(Saved entries)
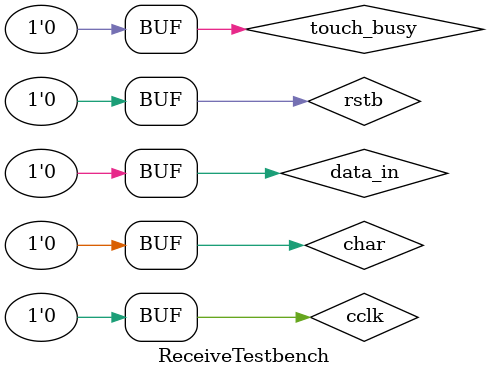
<source format=v>
`timescale 1ns / 1ps


module ReceiveTestbench;

	// Inputs
	reg cclk;
	reg rstb;
	reg char;
	reg touch_busy;
	reg data_in;

	// Outputs
	wire touch_clk;
	wire data_out;
	wire touch_csb;
	wire [11:0] x;
	wire [11:0] y;
	wire [11:0] z;

	// Instantiate the Unit Under Test (UUT)
	touchpad_controller uut (
		.cclk(cclk), 
		.rstb(rstb), 
		.char(char), 
		.touch_busy(touch_busy), 
		.data_in(data_in), 
		.touch_clk(touch_clk), 
		.data_out(data_out), 
		.touch_csb(touch_csb), 
		.x(x), 
		.y(y), 
		.z(z)
	);

	initial begin
		// Initialize Inputs
		cclk = 0;
		rstb = 0;
		char = 0;
		touch_busy = 0;
		data_in = 0;

		// Wait 100 ns for global reset to finish
		#100;
        
		// Add stimulus here

	end
      
endmodule


</source>
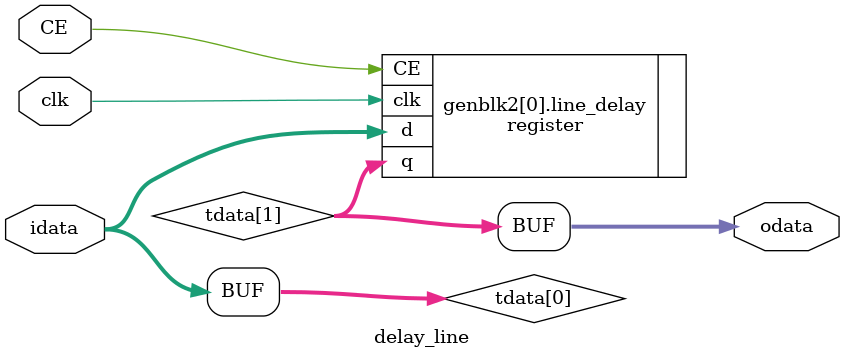
<source format=v>
`timescale 1ns / 1ps


module delay_line #
(
    parameter N=2,
    parameter DELAY=1
)
(   
    input clk,
    input CE,
    input [N-1:0]idata,    
    output [N-1:0]odata 
);
 wire [N-1:0] tdata [DELAY:0];
 genvar i;
    assign tdata [0] = idata;
    generate
        if (DELAY == 0)
            begin
                assign odata = idata;
            end 
        for(i=0;i<DELAY;i=i+1)
            begin
                register #(
                    .N(N)
                ) line_delay
                (
                    .clk(clk),
                    .CE(CE),
                    .d(tdata[i]),
                    .q(tdata[i+1])
                );
            end
    endgenerate    
assign odata = tdata[DELAY];
endmodule

</source>
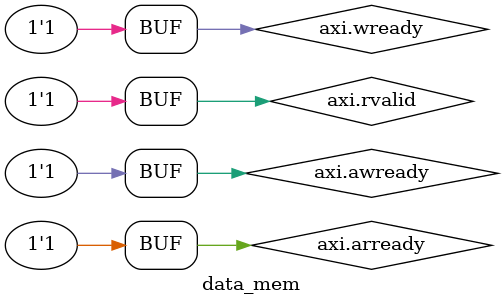
<source format=sv>
module data_mem (
  axi_intf.slave axi
);

localparam ADDR_WIDTH = 7;

logic [7:0] data_memory0 [2**ADDR_WIDTH-2-1:0];
logic [7:0] data_memory1 [2**ADDR_WIDTH-1:0];
logic [7:0] data_memory2 [2**ADDR_WIDTH-1:0];
logic [7:0] data_memory3 [2**ADDR_WIDTH-1:0];


logic [7:0] read_data [3:0];

assign axi.awready = 1;
assign axi.wready = 1;
assign axi.rvalid = 1;
assign axi.arready = 1;

always_ff @(posedge axi.aclk) begin
  if (axi.awvalid && axi.wvalid) begin
    if (axi.wstrb[0]) data_memory0[axi.awaddr[ADDR_WIDTH+2-1:2]] = axi.wdata[7:0];
    if (axi.wstrb[1]) data_memory1[axi.awaddr[ADDR_WIDTH+2-1:2]] = axi.wdata[15:8];
    if (axi.wstrb[2]) data_memory2[axi.awaddr[ADDR_WIDTH+2-1:2]] = axi.wdata[23:16];
    if (axi.wstrb[3]) data_memory3[axi.awaddr[ADDR_WIDTH+2-1:2]] = axi.wdata[31:24];
  end
end

always_comb begin
  read_data[0] = data_memory0[axi.araddr[ADDR_WIDTH+2-1:2]];
  read_data[1] = data_memory1[axi.araddr[ADDR_WIDTH+2-1:2]];
  read_data[2] = data_memory2[axi.araddr[ADDR_WIDTH+2-1:2]];
  read_data[3] = data_memory3[axi.araddr[ADDR_WIDTH+2-1:2]];
  axi.rdata = {read_data[3], read_data[2], read_data[1], read_data[0]};
end

endmodule

</source>
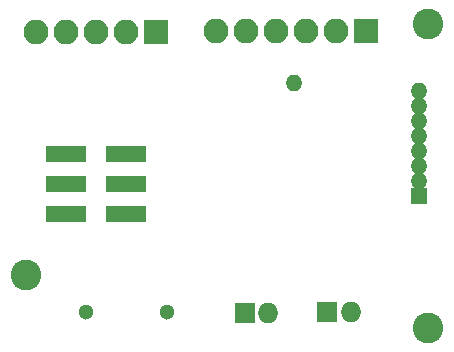
<source format=gbs>
G04 #@! TF.FileFunction,Soldermask,Bot*
%FSLAX46Y46*%
G04 Gerber Fmt 4.6, Leading zero omitted, Abs format (unit mm)*
G04 Created by KiCad (PCBNEW 4.0.4-stable) date Thursday, September 28, 2017 'AMt' 07:09:09 AM*
%MOMM*%
%LPD*%
G01*
G04 APERTURE LIST*
%ADD10C,0.100000*%
%ADD11R,3.400000X1.400000*%
%ADD12R,1.400000X1.400000*%
%ADD13O,1.400000X1.400000*%
%ADD14R,2.100000X2.100000*%
%ADD15O,2.100000X2.100000*%
%ADD16C,2.600000*%
%ADD17C,1.300000*%
%ADD18R,1.750000X1.750000*%
%ADD19O,1.750000X1.750000*%
G04 APERTURE END LIST*
D10*
D11*
X145380000Y-108760000D03*
X150420000Y-108760000D03*
X145380000Y-111300000D03*
X150420000Y-111300000D03*
X145380000Y-113840000D03*
X150420000Y-113840000D03*
D12*
X175300000Y-112290000D03*
D13*
X175300000Y-111020000D03*
X175300000Y-109750000D03*
X175300000Y-108480000D03*
X175300000Y-107210000D03*
X175300000Y-105940000D03*
X175300000Y-104670000D03*
X175300000Y-103400000D03*
X164700000Y-102745000D03*
D14*
X153000000Y-98400000D03*
D15*
X150460000Y-98400000D03*
X147920000Y-98400000D03*
X145380000Y-98400000D03*
X142840000Y-98400000D03*
D14*
X170800000Y-98300000D03*
D15*
X168260000Y-98300000D03*
X165720000Y-98300000D03*
X163180000Y-98300000D03*
X160640000Y-98300000D03*
X158100000Y-98300000D03*
D16*
X176000000Y-123500000D03*
X176000000Y-97700000D03*
D17*
X147100000Y-122100000D03*
X153900000Y-122100000D03*
D16*
X142000000Y-119000000D03*
D18*
X160500000Y-122200000D03*
D19*
X162500000Y-122200000D03*
D18*
X167500000Y-122150000D03*
D19*
X169500000Y-122150000D03*
M02*

</source>
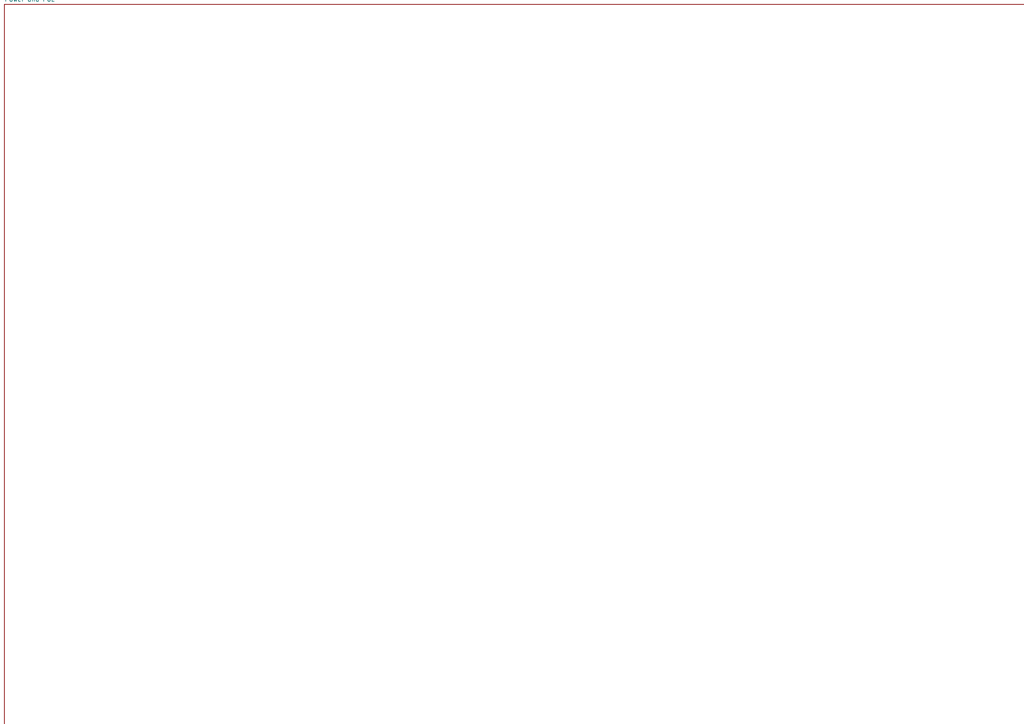
<source format=kicad_sch>
(kicad_sch
	(version 20231120)
	(generator "eeschema")
	(generator_version "8.0")
	(uuid "f69916e1-cef0-4187-8742-77a6ac2806cf")
	(paper "A4")
	(lib_symbols)
	(sheet
		(at 1.27 1.27)
		(size 297.18 212.09)
		(fields_autoplaced yes)
		(stroke
			(width 0.1524)
			(type solid)
		)
		(fill
			(color 0 0 0 0.0000)
		)
		(uuid "8a39fa2e-8038-496f-aab9-7618a98c5cff")
		(property "Sheetname" "Power and PoE"
			(at 1.27 0.5584 0)
			(effects
				(font
					(size 1.27 1.27)
				)
				(justify left bottom)
			)
		)
		(property "Sheetfile" "Power and PoE.kicad_sch"
			(at 1.27 213.9446 0)
			(effects
				(font
					(size 1.27 1.27)
				)
				(justify left top)
			)
		)
		(instances
			(project "PoE-IP-Camera"
				(path "/f69916e1-cef0-4187-8742-77a6ac2806cf"
					(page "2")
				)
			)
		)
	)
	(sheet
		(at 367.03 0)
		(size 327.66 218.44)
		(fields_autoplaced yes)
		(stroke
			(width 0.1524)
			(type solid)
		)
		(fill
			(color 0 0 0 0.0000)
		)
		(uuid "957b6d2d-164a-4617-8d97-c44905bc0a53")
		(property "Sheetname" "stm32 + eth controller"
			(at 367.03 -0.7116 0)
			(effects
				(font
					(size 1.27 1.27)
				)
				(justify left bottom)
			)
		)
		(property "Sheetfile" "stm32 + eth controller.kicad_sch"
			(at 367.03 219.0246 0)
			(effects
				(font
					(size 1.27 1.27)
				)
				(justify left top)
			)
		)
		(instances
			(project "PoE-IP-Camera"
				(path "/f69916e1-cef0-4187-8742-77a6ac2806cf"
					(page "3")
				)
			)
		)
	)
	(sheet_instances
		(path "/"
			(page "1")
		)
	)
)

</source>
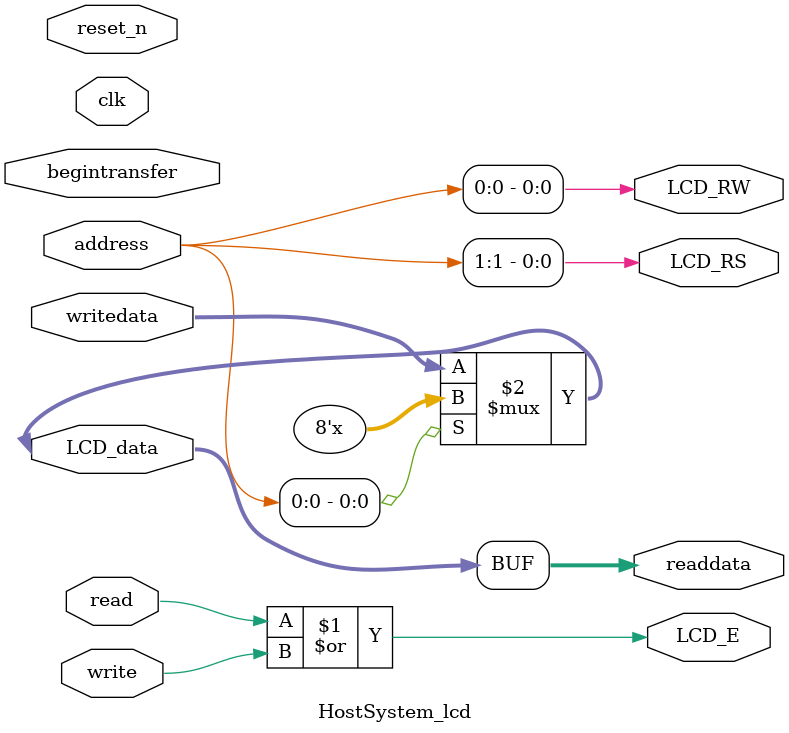
<source format=v>

`timescale 1ns / 1ps
// synthesis translate_on

// turn off superfluous verilog processor warnings 
// altera message_level Level1 
// altera message_off 10034 10035 10036 10037 10230 10240 10030 

module HostSystem_lcd (
                        // inputs:
                         address,
                         begintransfer,
                         clk,
                         read,
                         reset_n,
                         write,
                         writedata,

                        // outputs:
                         LCD_E,
                         LCD_RS,
                         LCD_RW,
                         LCD_data,
                         readdata
                      )
;

  output           LCD_E;
  output           LCD_RS;
  output           LCD_RW;
  inout   [  7: 0] LCD_data;
  output  [  7: 0] readdata;
  input   [  1: 0] address;
  input            begintransfer;
  input            clk;
  input            read;
  input            reset_n;
  input            write;
  input   [  7: 0] writedata;


wire             LCD_E;
wire             LCD_RS;
wire             LCD_RW;
wire    [  7: 0] LCD_data;
wire    [  7: 0] readdata;
  assign LCD_RW = address[0];
  assign LCD_RS = address[1];
  assign LCD_E = read | write;
  assign LCD_data = (address[0]) ? {8{1'bz}} : writedata;
  assign readdata = LCD_data;
  //control_slave, which is an e_avalon_slave

endmodule


</source>
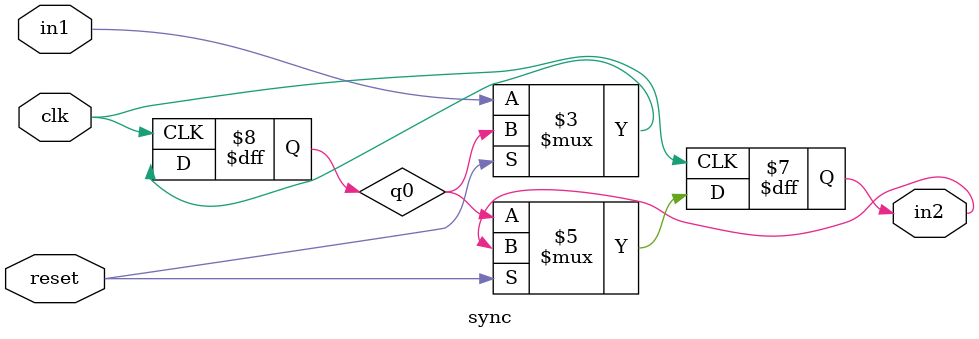
<source format=v>
`timescale 1ns / 1ps

module sync( input clk , in1, reset,  output reg in2   );
reg q0;
always @ ( posedge clk) begin
if (!reset) begin
    q0 <= in1;
    in2 <= q0;
    end
    
    end
endmodule

</source>
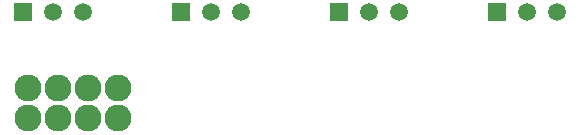
<source format=gbr>
%TF.GenerationSoftware,KiCad,Pcbnew,8.0.3-1.fc40*%
%TF.CreationDate,2024-07-09T23:56:36-04:00*%
%TF.ProjectId,sensor_v3,73656e73-6f72-45f7-9633-2e6b69636164,rev?*%
%TF.SameCoordinates,Original*%
%TF.FileFunction,Soldermask,Top*%
%TF.FilePolarity,Negative*%
%FSLAX46Y46*%
G04 Gerber Fmt 4.6, Leading zero omitted, Abs format (unit mm)*
G04 Created by KiCad (PCBNEW 8.0.3-1.fc40) date 2024-07-09 23:56:36*
%MOMM*%
%LPD*%
G01*
G04 APERTURE LIST*
%ADD10R,1.500000X1.500000*%
%ADD11C,1.500000*%
%ADD12C,2.286000*%
G04 APERTURE END LIST*
D10*
%TO.C,U4*%
X21060000Y-22760000D03*
D11*
X23600000Y-22760000D03*
X26139999Y-22760000D03*
%TD*%
D10*
%TO.C,U3*%
X34460000Y-22760000D03*
D11*
X37000000Y-22760000D03*
X39539999Y-22760000D03*
%TD*%
D10*
%TO.C,U1*%
X61260000Y-22760000D03*
D11*
X63800000Y-22760000D03*
X66339999Y-22760000D03*
%TD*%
D10*
%TO.C,U2*%
X47860000Y-22760000D03*
D11*
X50400000Y-22760000D03*
X52939999Y-22760000D03*
%TD*%
D12*
%TO.C,J1*%
X21480001Y-31740000D03*
X24020001Y-31740000D03*
X26560001Y-31740000D03*
X29100001Y-31740000D03*
X29100000Y-29200000D03*
X26560001Y-29200000D03*
X24020001Y-29200000D03*
X21480001Y-29200000D03*
%TD*%
M02*

</source>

* _Required work_: Lines above that contain the string "altera" make up the answer.

* _Result_:
// altera message_level Level1 
// altera message_off 10034 10035 10036 10037 10230 10240 10030 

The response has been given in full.